California’s decision to grant reparations to black Americans has galvanized activists across the globe. Activists think that doing so will remedy the black-white wealth gap. Ensuring that blacks are on par with whites, however, is a strange goal, since East Asians outperform whites on several metrics, including education.  Rather than contrasting blacks with whites, political activists should investigate why blacks have lagged behind relative to other groups.

The dilemma is that rankings of economic and social standing position black Americans at the bottom of the pile. So, the fixation with closing the black-white wealth gap is odd because most groups perform better than blacks financially and professionally. Therefore, distinctions between blacks and whites obscure the precarious position of black Americans.

Other groups outearn white Americans, so racism fails to explain the underperformance of black Americans. Neither can discrimination be invoked as an explanation because anti-black racism has become a cardinal sin in North America. In fact, whiteness connotes such contempt that white activists pretend to be black or native American. Further groups with a history of discrimination like Italian and Irish Americans have attained parity with ethnic Americans.

Similarly, Asian Americans are singled out for their successes but their path to prosperity was not paved with gold. The Chinese and Japanese endured discrimination in labor markets. For Japanese men, the effects of internment were so persistent that they suffered reduced earnings by as much as 9-13 percent, years after the policy retired. Likewise, South Koreans are admired for their business acumen, but they encountered hurdles on the journey to success. Many Korean immigrants with advanced degrees were excluded from high-paying jobs due to language barriers and this led them to pursue entrepreneurship instead of white-collar employment.

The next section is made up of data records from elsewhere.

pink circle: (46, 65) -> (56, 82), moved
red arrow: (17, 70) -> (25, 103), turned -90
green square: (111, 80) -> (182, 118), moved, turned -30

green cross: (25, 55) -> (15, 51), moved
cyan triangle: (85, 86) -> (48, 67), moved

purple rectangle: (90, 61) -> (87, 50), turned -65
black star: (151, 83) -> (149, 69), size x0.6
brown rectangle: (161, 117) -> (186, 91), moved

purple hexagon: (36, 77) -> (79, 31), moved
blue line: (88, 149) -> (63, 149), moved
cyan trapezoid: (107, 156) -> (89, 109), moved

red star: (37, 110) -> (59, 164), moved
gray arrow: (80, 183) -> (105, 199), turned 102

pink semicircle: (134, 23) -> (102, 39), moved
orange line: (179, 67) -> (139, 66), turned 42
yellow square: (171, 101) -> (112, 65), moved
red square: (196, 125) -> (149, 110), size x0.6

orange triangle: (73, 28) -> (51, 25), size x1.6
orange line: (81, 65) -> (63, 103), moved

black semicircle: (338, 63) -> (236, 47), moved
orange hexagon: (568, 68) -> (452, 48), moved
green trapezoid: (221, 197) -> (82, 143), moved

Yet the rapid ascension of these groups indicates that people do achieve despite discrimination. Even more surprising is that many minorities experienced mobility before becoming professionally successful. Groups, like the overseas Chinese, Middle Easterners in Africa and the Jews became financially accomplished before their sojourn into elite professions. For example, West Indian blacks rose to such prominence in business in the early twentieth century that they were referred to as the black Jews and they did so in an era fuelled by anti-black racism. Currently, Nigerian Americans are gaining a reputation for professional eminence, despite research showing that they encounter discrimination and are even more likely to face ethnic discrimination than other black immigrants

Although, black Americans have generated gains over the past sixty years some think that their progress is too slow. But the protracted pace of black progress is slow for a reason. A superb work ethic is a powerful tool for improving the prospects of minority groups. Some black Americans are succeeding, but on average American blacks are not as competitive as whites or East Asians. Reports even contend that despite the propensity to employ blacks, employers detest their poor work ethic. Large swathes of American blacks lack the soft skills to enable their success in the working world.

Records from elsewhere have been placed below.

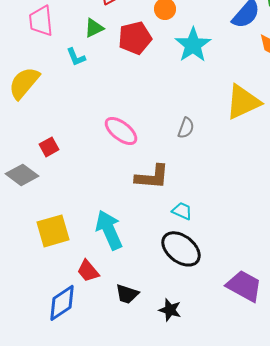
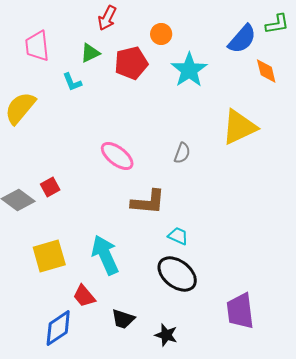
red square: (49, 147) -> (50, 187), moved
purple trapezoid: (244, 286) -> (240, 311), turned -126

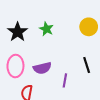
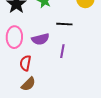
black line: (87, 65) -> (64, 24), moved, turned -70

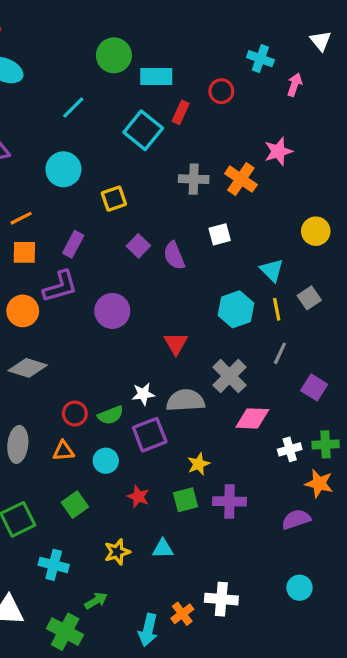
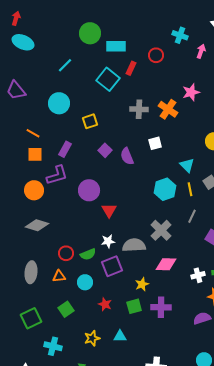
orange line: (21, 218) -> (33, 133), turned 56
red triangle: (176, 344) -> (109, 210), moved
pink diamond: (252, 418) -> (166, 264), moved

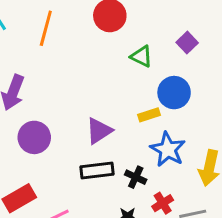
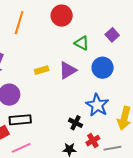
yellow rectangle: (149, 115) -> (42, 70), moved
purple triangle: (99, 131) -> (68, 70), moved
black rectangle: (97, 170) -> (20, 120), moved

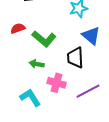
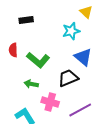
red semicircle: (18, 28) -> (13, 50), turned -72
black trapezoid: (75, 58) -> (68, 78), turned 70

Sociologists have discussed cultural impediments to work in the black American community, yet pundits pretend as if they don’t matter. Too many blacks are enmeshed in a working-class subculture that does not esteem professional values. A counterculture exists that venerates the materialism and thuggery of hood life at the expense of professional success. In these communities, role models are not professionals or upstanding citizens, but rather pimps and gangsters.

According to William Julius Wilson, several African American men are victims of a corrosive sub-culture that prevents them from achieving success in the formal economy. This sub-culture foments low trust and motivates black males to project aggression as a tool to garner respect.  Additionally, Elijah Anderson’s landmark ethnography on inner-city joblessness asserts that many unemployed young black men are unmotivated and uninterested in attaining a job, especially low paying jobs for which they qualify. 

For people possessing the hood mindset, work is not honorable, since getting rich quickly is the objective. Concepts such as saving and long-term orientation are foreign. This outlook imperils the progress of black Americans because it has become cultural, so even when they escape degraded communities, the culture embedded by the hood mindset will still flourish. Hence problems affecting black ghettoes also plague middle-class black communities.

Moreover, as a group black Americans are less productive than whites, save less, and are employed in lower-paying jobs due to lower education levels. Black Americans will remain a permanent underclass unless white liberals and black activists change their rhetoric. Black Americans have been hearing that they are victims of white supremacy for decades, yet this has not ameliorated their condition. Rather, the answer lies in pursuing new strategies like those that have helped over discriminated-against groups—such as the Japanese, Jews, and Nigerian Americans—overcome countless obstacles and build wealth as communities.

The usual social benefit policies have failed, and lavishing black communities with government money allows progressive whites to feel good about themselves, but unless black Americans can improve their own communities, these projects have gone and continue to go nowhere. Such project failures might even embolden racists who believe black people are inferior. Black Americans deserve better.